The cleavage product of DGAT2 (DGAT2-C125) is sufficient to promote ZIKV replication by regulating LD formation. (A) Inhibition of DGAT2 degradation by MG132. Huh7 cells expressing DGAT2-FLAG were treated with DMSO or MG132 for 10 h. The cell extracts were subjected to Western blotting analysis with anti-FLAG antibody. (B) Stability of DGAT2-C125 protein. The plasmid expressing DGAT2-FLAG or DGAT2-C125-FLAG was transfected into Huh7 cells for 24 h and then treated with the translation inhibitor CHX for the indicated times (0, 1, 2, and 4 h). The proteins were detected by Western blotting with anti-FLAG antibody. (C) Expression levels of DGAT2 truncated proteins. The Huh7 cells were transfected with the DGAT2-N120-FLAG-, DGAT2-R123A-FLAG-, or DGAT2-C125-FLAG-expressing plasmid. The cells were collected at 24 h after transfection and then detected by Western blotting with anti-FLAG antibody. The black triangles indicate the DGAT2 truncated protein bands. Representative images of 3 independent experiments are shown. GAPDH was analyzed as a loading control in (A) to (C). (D) Viral titers in DGAT2 truncated protein-expressing cells. The control, DGAT2^KD, DGAT2^RES, DGAT2-N120^RES, DGAT2-R123A^RES, and DGAT2-C125^RES Huh7 cells were infected with ZIKV (MOI = 1) and harvested at 24 h after infection for plaque assay. (E to H) LDs levels in cells. The control, DGAT1^KD, DGAT2^KD, DGAT2^RES, DGAT2-N120^RES, DGAT2-R123A^RES, and DGAT2-C125^RES Huh7 cells were infected with ZIKV (MOI = 1) and then fixed at 24 h after infection (E and G).
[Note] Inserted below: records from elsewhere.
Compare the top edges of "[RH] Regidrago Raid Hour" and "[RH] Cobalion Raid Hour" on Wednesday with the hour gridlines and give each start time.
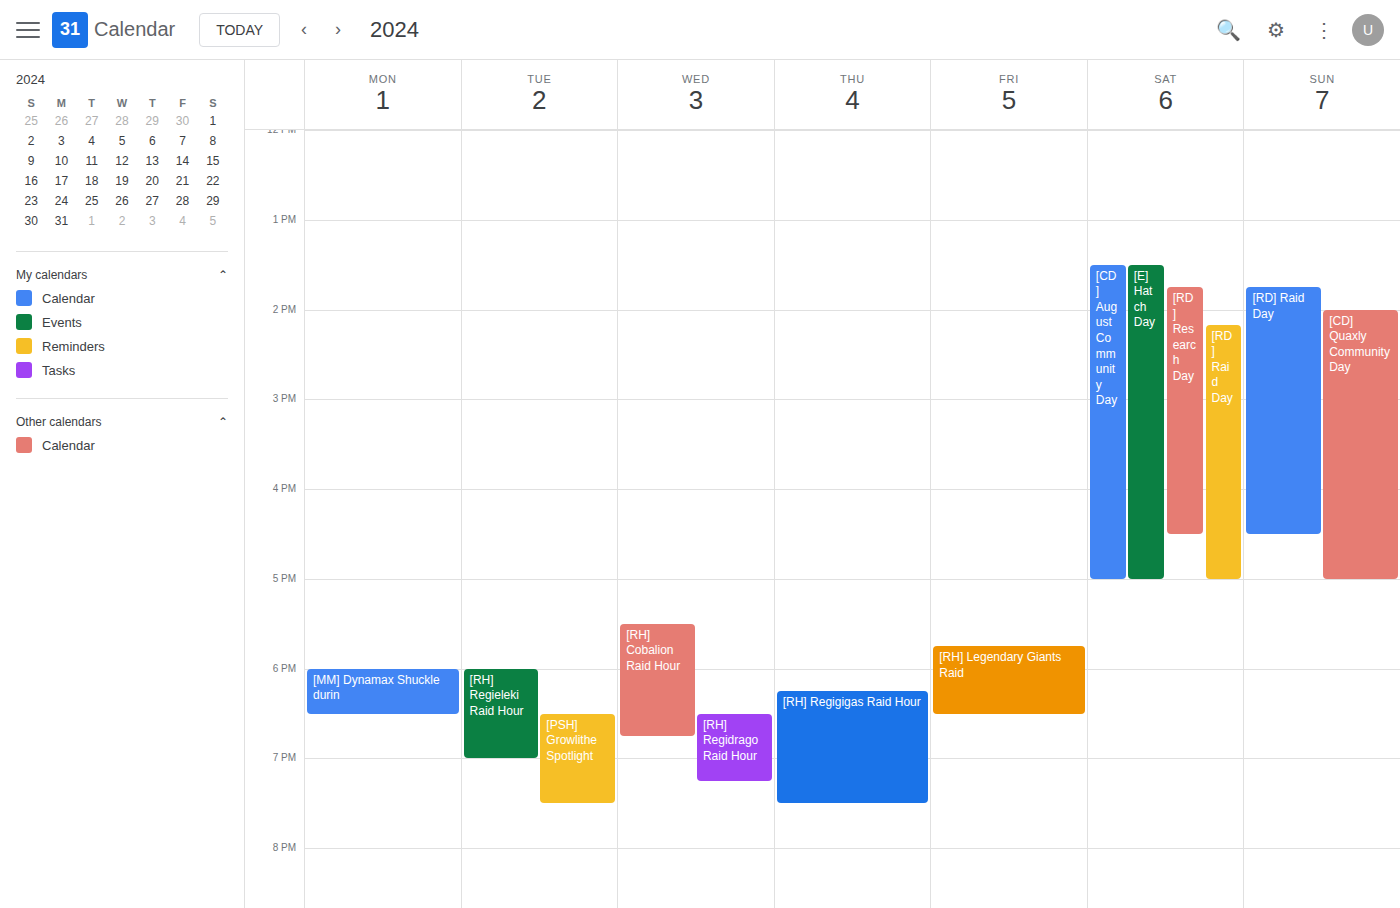
"[RH] Regidrago Raid Hour": 6:30 PM, halfway between the 6 PM and 7 PM lines. "[RH] Cobalion Raid Hour": 5:30 PM, halfway between the 5 PM and 6 PM lines.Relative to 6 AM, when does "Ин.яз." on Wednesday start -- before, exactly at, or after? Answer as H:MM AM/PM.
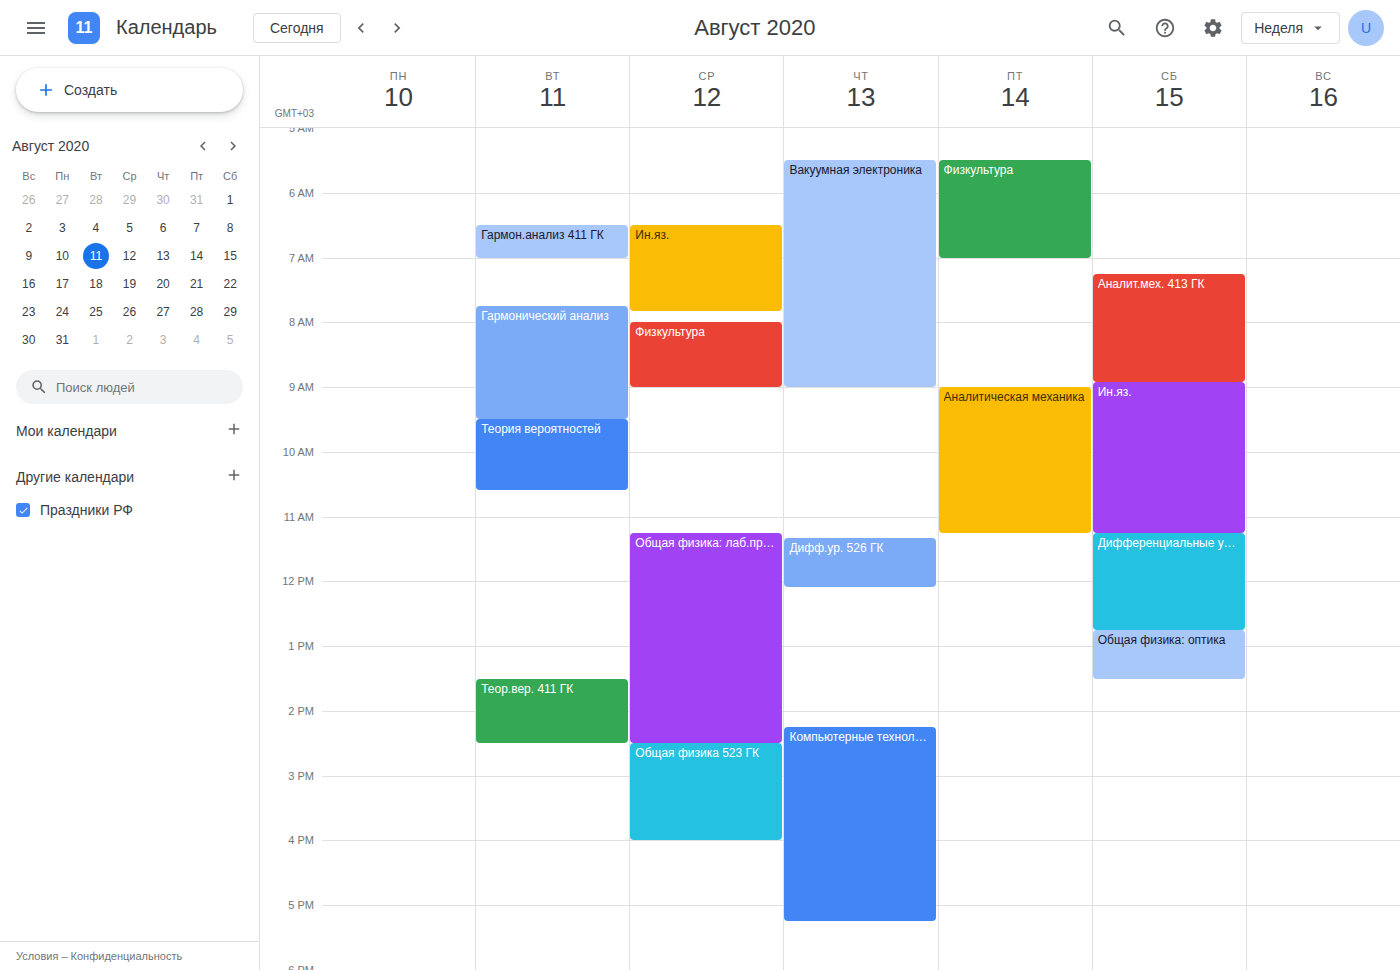
6:30 AM -- after 6 AM, 30 minutes below the 6 AM line.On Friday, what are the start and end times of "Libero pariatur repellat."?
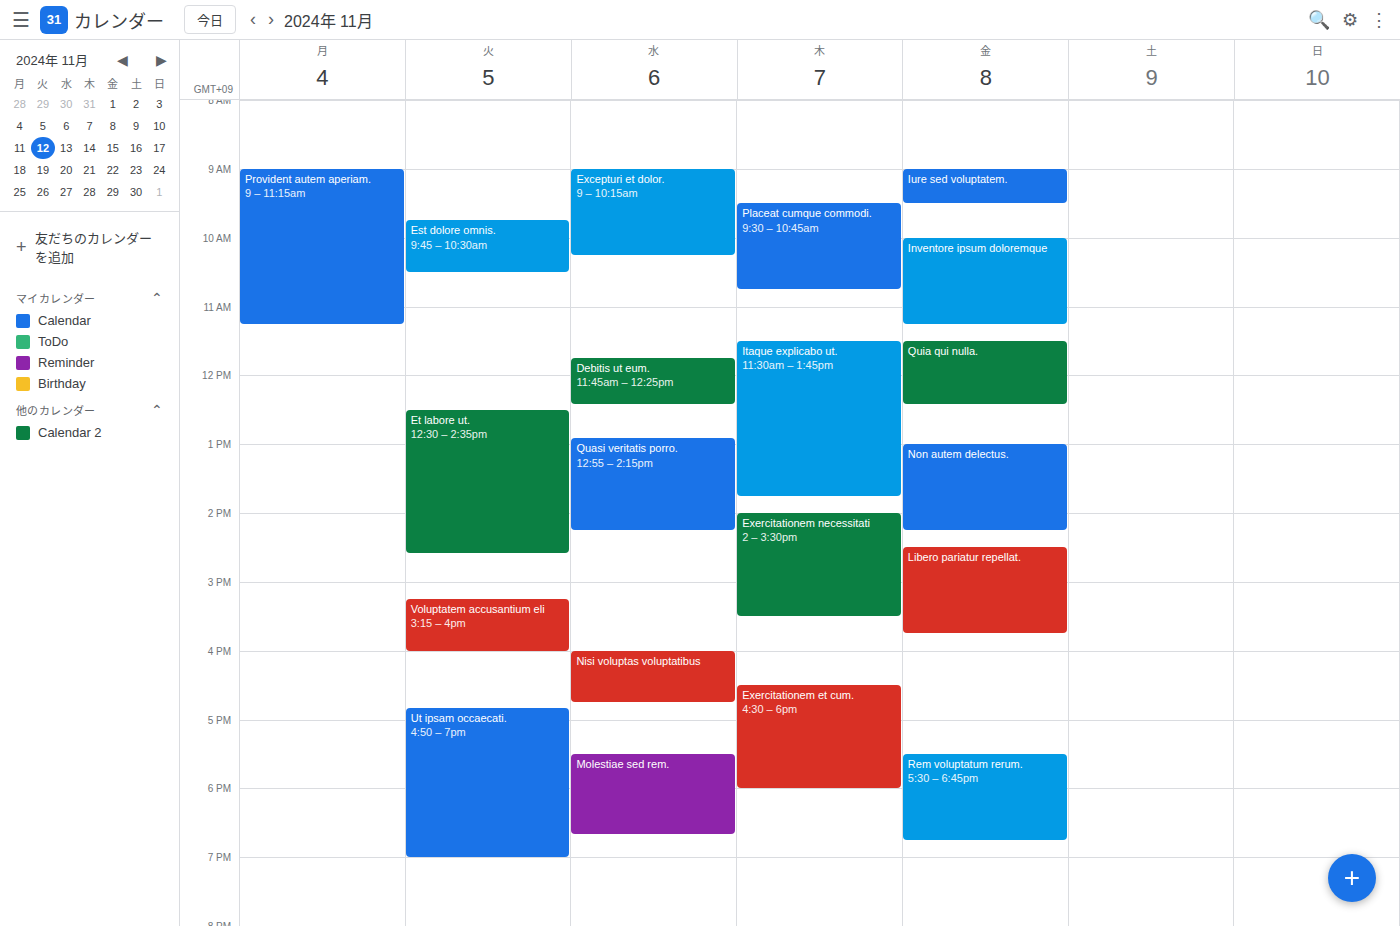
2:30 PM to 3:45 PMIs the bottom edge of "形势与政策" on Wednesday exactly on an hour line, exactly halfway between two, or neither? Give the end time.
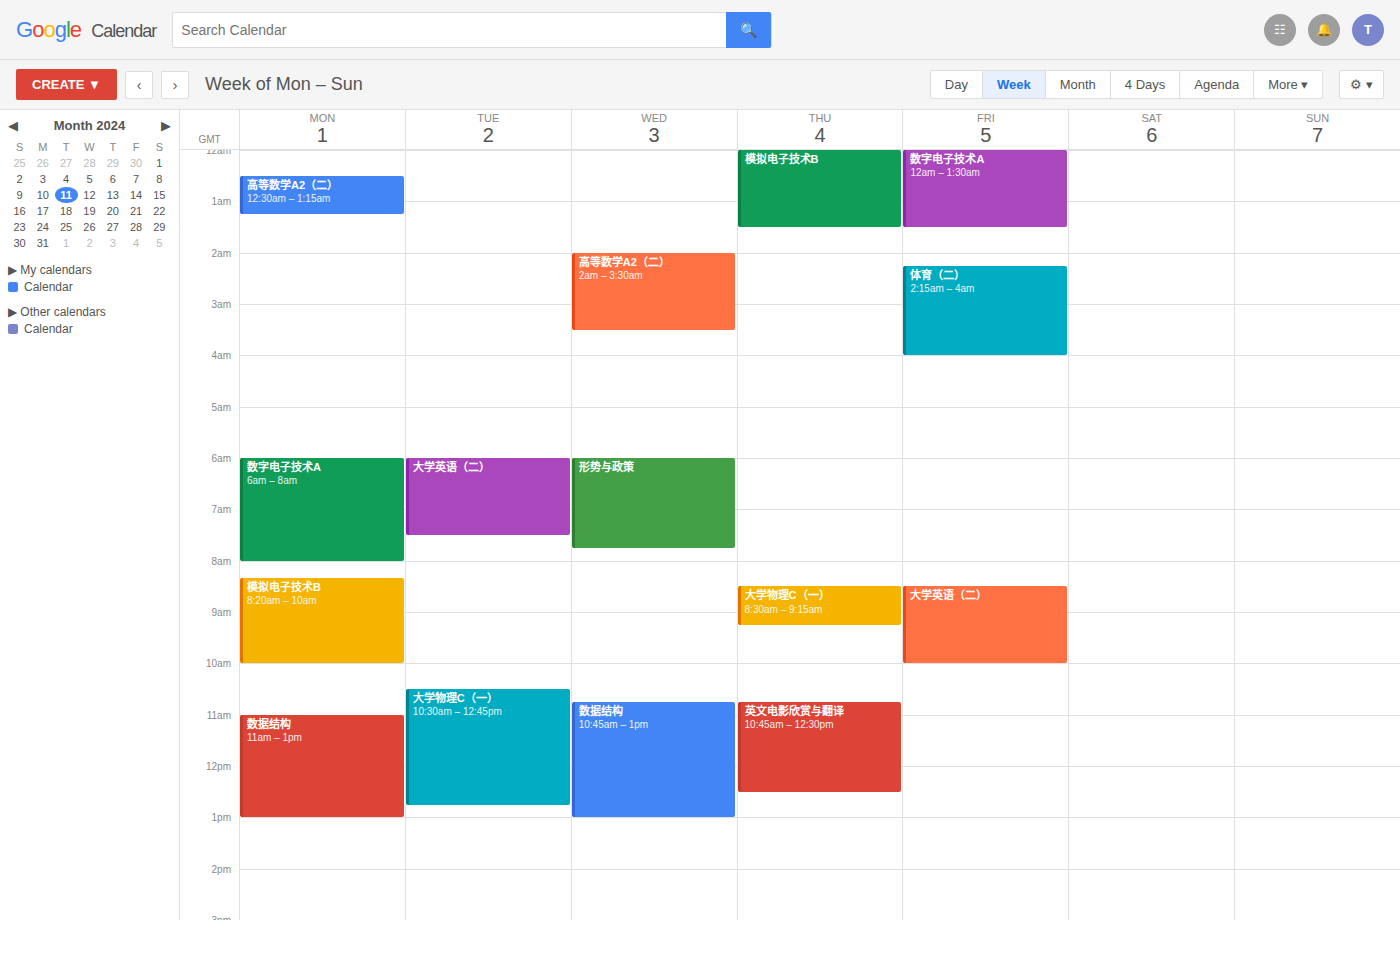
7:45 AM -- neither: three quarters of the way from the 7 AM line to the 8 AM line.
BODIPY staining was used to detect the formation of LDs (green). ZIKV E protein was stained by fluorescent antibody (red), and DAPI (blue) was used to indicate the nucleus (scale bars, 50 μm). The numbers and areas of LDs (at least 30 cells per sample) were analyzed by using ImageJ analysis software (F and H). Representative images of 3 independent experiments are shown. Data are shown as means ± SEM from at least 3 independent experiments. ****P < 0.0001 (ANOVA with Dunnett’s multiple comparison test).

Fig. 7.

A proposed model to illustrate the mechanism of DGAT2 promoting ZIKV replication. In response to ZIKV infection, DGAT2 is cleaved by ZIKV protease NS2B3 and becomes more stable. Cleaved DGAT2 is subsequently recruited by NS proteins to the viral replication complex. DGAT2 may function as a tethering bridge between ER and LD, regulating LD accumulation to supply energy for ZIKV replication.